Qualche mese dopo il nostro battesimo a Phoenix, recuperate un minimo di forze, la mia famiglia si trasferì nel Minnesota rurale, in un paesino a 40 miglia da St. Paul e cominciammo rapidamente a perderci. Mio fratello minore era presissimo dallo sport, mio padre riprese a bere vino e birra ai pasti e mia madre si gettò a capofitto in un nuovo lavoro da infermiera in una clinica per dipendenze dedicata al vangelo dei dodici passi. Io conservai la fede. Abbandonare tanto in fretta chi aveva salvato la mia famiglia mi pareva rischioso, oltre che scortese. Ed ero diventato un credente.
L'insegnamento più caro al mio giovane cuore riguardava l'attraversamento di tempo e spazio, e di ciò che c'è oltre, da parte dell'anima. La versione del paradiso con cui ero cresciuto, in me instillata dalla frequentazione sporadica del catechismo luterano, mi era sempre parsa sterile e impersonale – un cavernoso anfiteatro di nuvole dove schiere di sconosciuti cantavano lode a un mago su un trono. L'aldilà dei mormoni sembrava più confortevole, una riunione di famiglia tra le stelle. Come Dorothy che si sveglia dal suo sogno di Oz, mi sarei ritrovato risorto con i parenti stretti, tutti sorridenti e in piena salute.

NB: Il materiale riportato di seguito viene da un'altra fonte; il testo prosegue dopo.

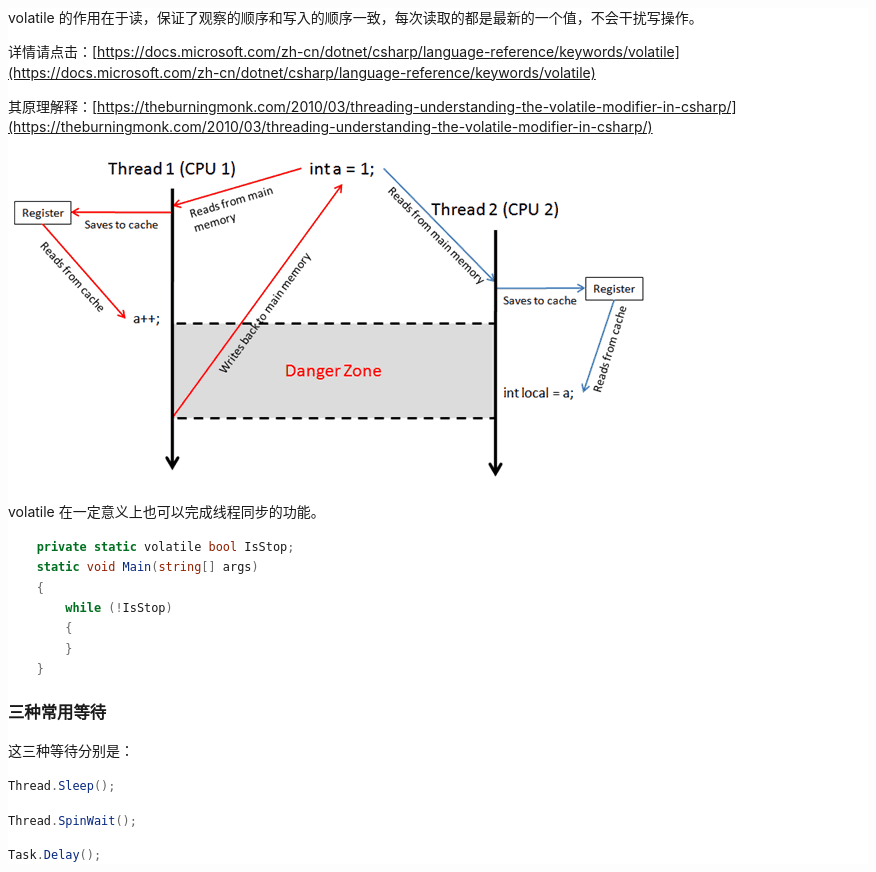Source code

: volatile 的作用在于读，保证了观察的顺序和写入的顺序一致，每次读取的都是最新的一个值，不会干扰写操作。

详情请点击：[https://docs.microsoft.com/zh-cn/dotnet/csharp/language-reference/keywords/volatile](https://docs.microsoft.com/zh-cn/dotnet/csharp/language-reference/keywords/volatile)

其原理解释：[https://theburningmonk.com/2010/03/threading-understanding-the-volatile-modifier-in-csharp/](https://theburningmonk.com/2010/03/threading-understanding-the-volatile-modifier-in-csharp/)

![file](./images/image-1587871331160.png)

volatile 在一定意义上也可以完成线程同步的功能。

```csharp
    private static volatile bool IsStop;
    static void Main(string[] args)
    {
        while (!IsStop) 
        {
        }
    }
```





### 三种常用等待

这三种等待分别是：

```csharp
Thread.Sleep();
```

```csharp
Thread.SpinWait();
```

```csharp
Task.Delay();
```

Una sera, in chiesa, mettemmo in scena una recita per aiutarci a visualizzare questo luogo rassicurante. Dopo aver simulato un incidente aereo staccando la corrente nell'edificio e trasmettendo suoni registrati di caos con gli altoparlanti, la congregazione fu fatta sfilare lungo un corridoio buio fino a raggiungere una sala dove ci aspettavano il vescovo e sua moglie, in vesti bianche, illuminati da occhi di bue. Suonava una musica dolce. Dietro di loro c'erano poster di galassie e pianeti e un manifesto che diceva «IL REGNO CELESTE».